There have been calls for an effective solution to road traffic accidents which stands as the leading cause of death in Ghana.
Commercial drivers are mostly blamed for accidents, but they insist they are not to blame, instead they have associated the increasing road crashes to unauthorized speed ramps.
In a bid to find a lasting solution to road crashes, President Akufo-Addo set up a committee to identify the causes of the menace in the country and the committee’s report revealed that “indiscipline” is the major cause of road carnages.
Motorists were cited for flouting traffic laws and regulations, overtaking and indulging in the act of driving under the influence of alcohol and drugs. Most drivers also do not comply with the 50km/h and 30km/h speed limits in urban and school and areas. Over speeding has claimed many lives on our roads living the dreams of several others shattered as a result of various forms of injuries sustained in a road crash.
In a report put together by GhanaWeb, drivers blamed road crashes on the increasing number of speed ramps that are illegally constructed by unauthorized persons in some communities.
According to them, drivers who are new to roads with speed ramps made of concretes and bark of trees in a bid to swerve them end up in head-on collisions when they unexpectedly bump into them.
When GhanaWeb visited drivers at the Kaneshie-Cape Coast-Takoradi main station in Accra, drivers who shared ways in which road accidents could be reduced, called on the National Road Safety Authority and relevant stakeholders to ensure that sanity is maintained on the various roads.
They cited fainted white line marking, inadequate road signs, unauthorized speed ramps and single carriage roads as the possible cause of accidents.
“We could have averted the accident if the Takoradi-Accra road was a dual-carriage. We are not against the construction of a speed ramps; we are only requesting the right authorities to construct them instead. We pay roadworthy, insurance, income tax but our safety is still not guaranteed,” a long-distance driver lament.
Another driver who spoke to GhanaWeb revealed that driving at night is a difficult task due to the many challenges that drivers have to endure to avert road accidents.
“The lights used by some filling stations are too high and this affects drivers who drive at night. Most of our road signs are old with some being covered by trees. Fix the road markings, drivers are not always the cause of road accidents,” he explained.
The road crash statistics in 2019 by the National Road Safety Authority showed that a total of 22,789 vehicles were involved in 13,877 crashes resulting in 2,284 fatalities with 1,4397 persons surviving various forms of injuries.
Passengers who were journeying from Accra to Takoradi two days after the January 13 accident which claimed the lives of 35 persons on the Cape Coast-Takoradi highway cited some challenges they come across during long journeys. Most of them believe that the negligence of some drivers results in road traffic crashes.
“Drivers are mostly the cause of road accidents; they do not listen to us when we advise them to slow down”.
A woman in her early 70’s also stated that “Drivers need to take some rest after long journeys else they will kill people”.
“I sometimes wonder why we abandoned broken-down vehicles on our roads, we only toll these cars after the harm has already been done.
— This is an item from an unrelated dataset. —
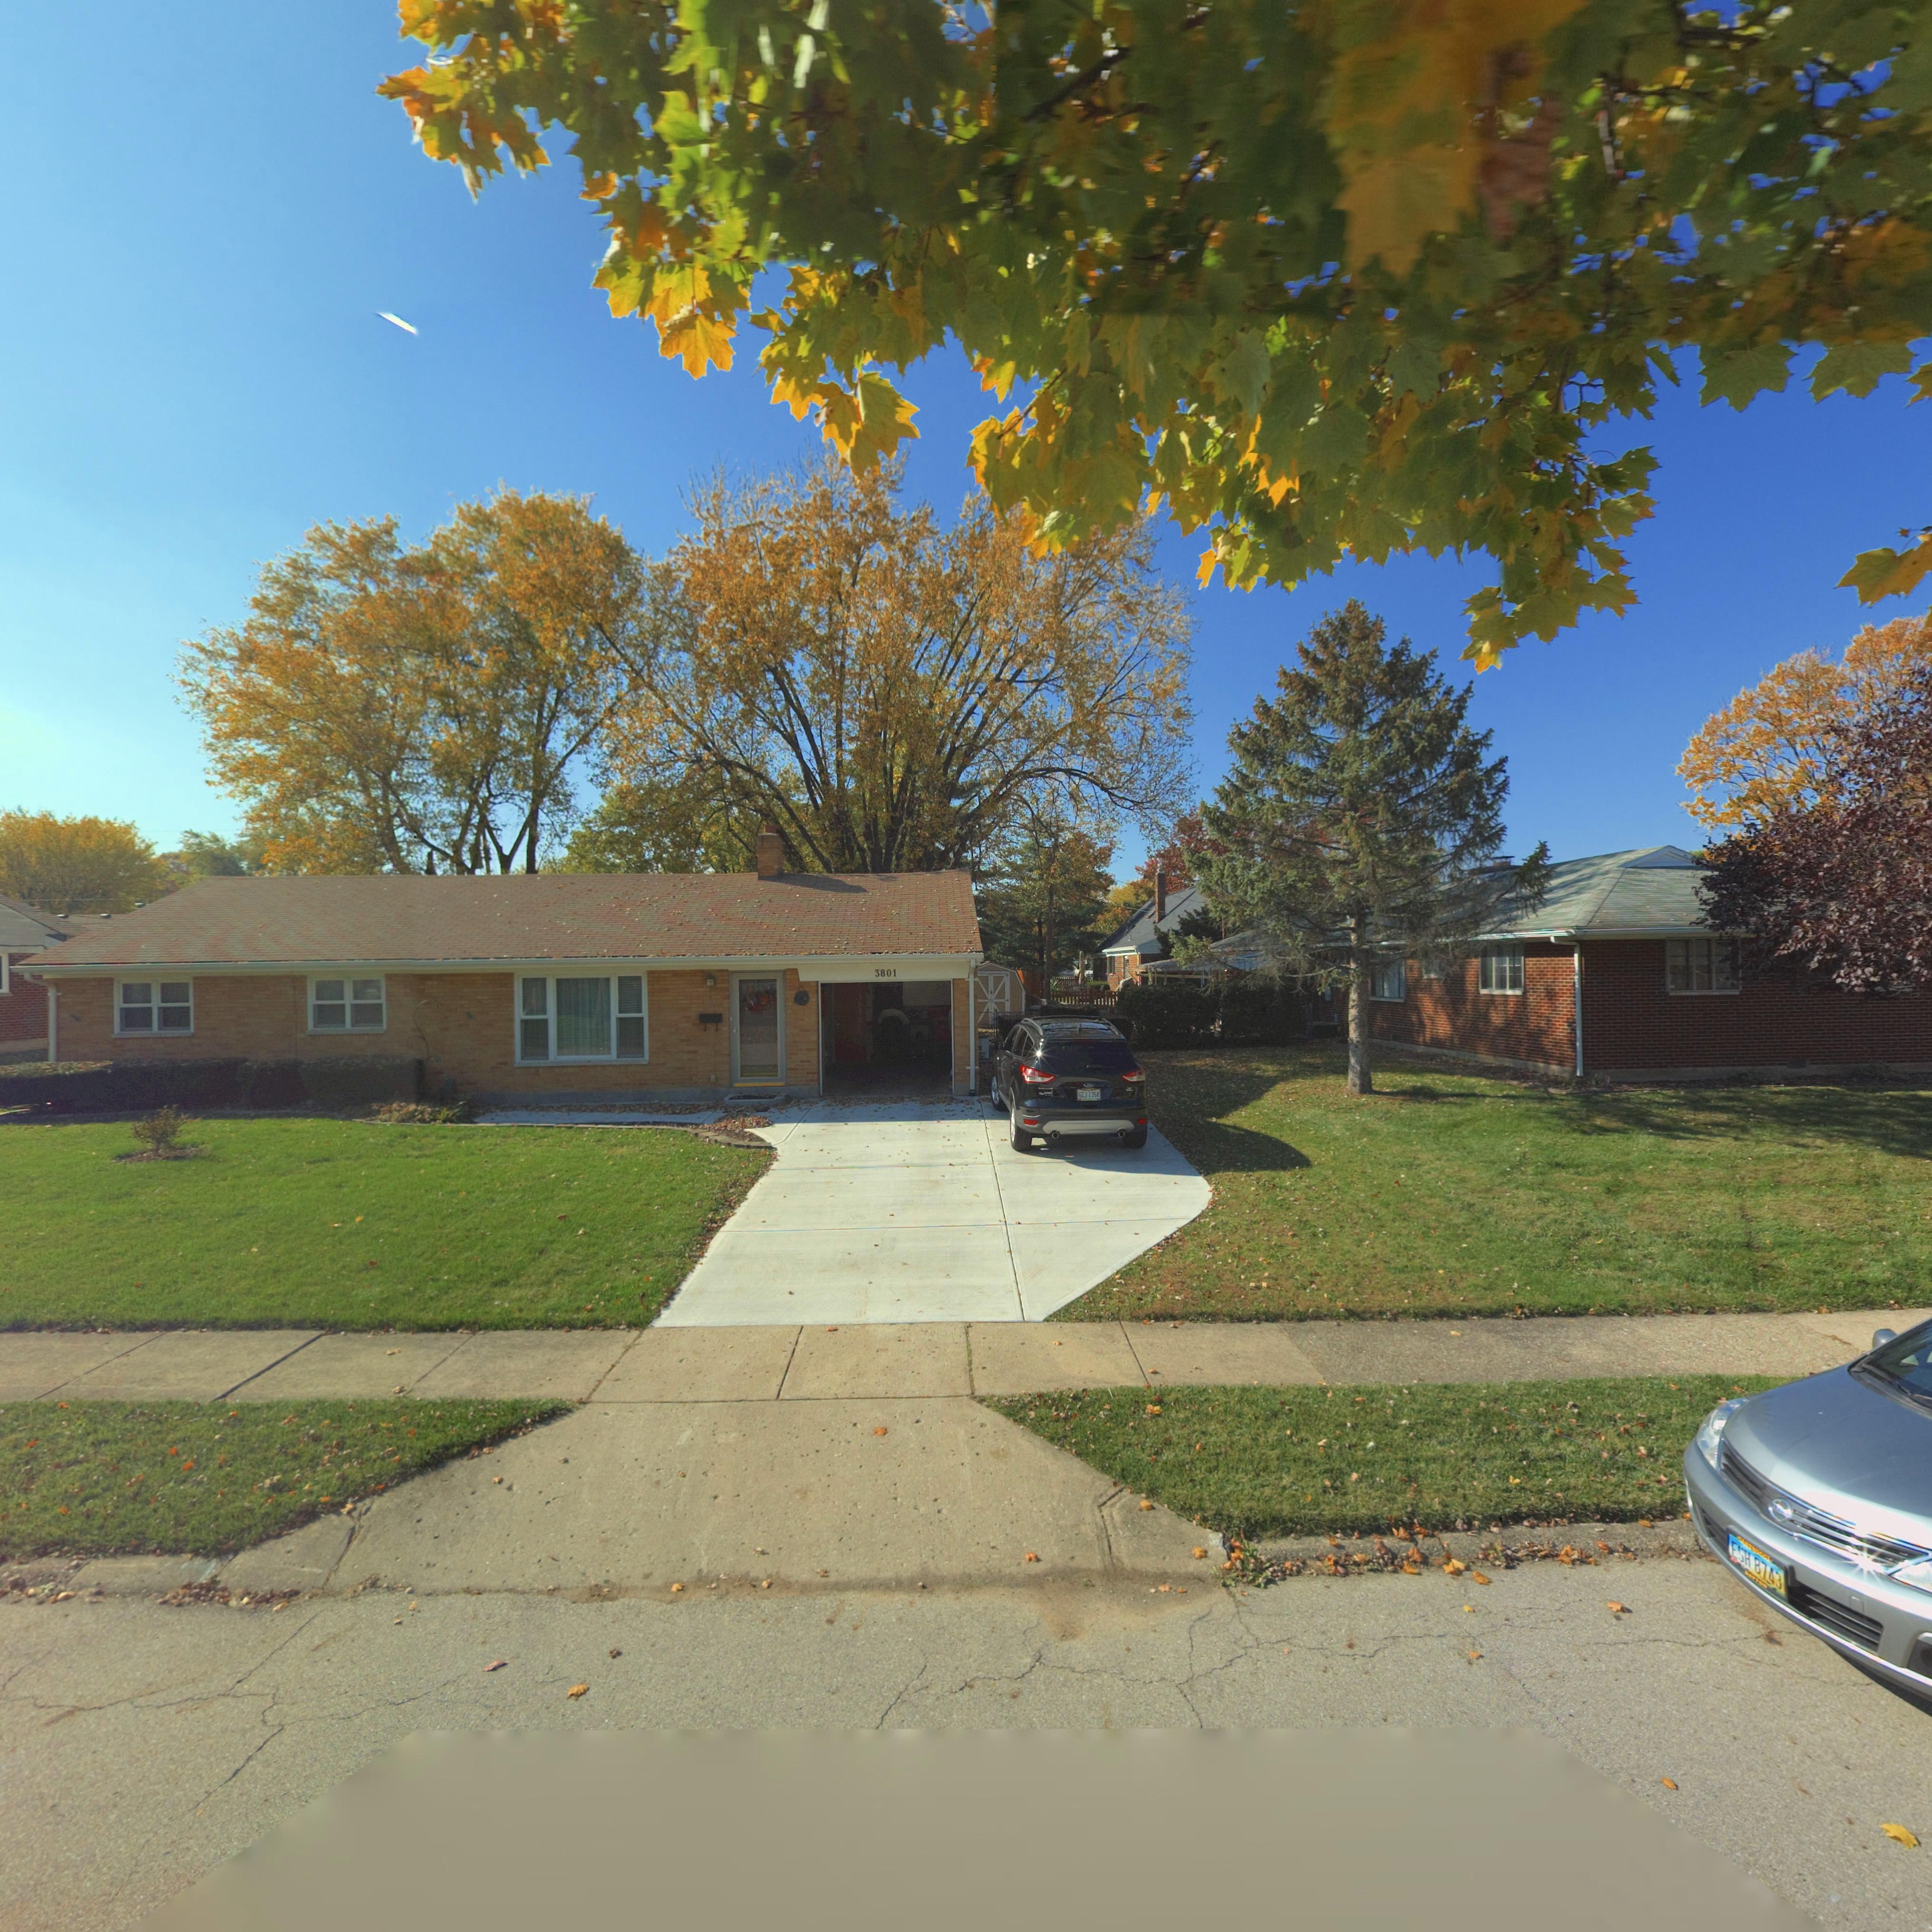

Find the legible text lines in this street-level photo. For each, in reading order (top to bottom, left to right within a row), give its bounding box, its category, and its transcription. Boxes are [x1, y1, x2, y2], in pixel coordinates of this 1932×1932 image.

[874, 968, 897, 978] StreetNumber: 3801
[1078, 1091, 1100, 1099] None: GCJ 1354
[1731, 1538, 1784, 1592] None: ESH 8743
Some drivers are fond of wrongful overtaking”.
The essence of road reports is to impact behavioral change and to find a lasting solution to road traffic injuries based on the recommendations which are cited in those reports. Journalist have also played their role by broadcasting the numerous road safety awareness campaigns which are geared towards reducing road carnages.
In spite of all these reports, road traffic accident continues to be the leading cause of death in Ghana. The country spends up to $230 million every year treating injuries and traffic fatalities.
Chairman of the Kaneshie Cape-Coast Takoradi main station, Samuel Boadu, admonished government to construct dual-carriage roads as a way of ensuring that the highway becomes safe for use.
Meanwhile, the Minister for Roads and Highways, Kwasi Amoako Atta, has revealed governments’ plans of converting the Accra-Takoradi highway into a dual carriage road. He made this known when he visited victims of the Dampoase accident who were admitted at the Cape Coast Teaching Hospital.
A total of 35 deaths were recorded in the accident where a VIP bus traveling from Takoradi to Accra collided with another VIP bus traveling in the opposite direction.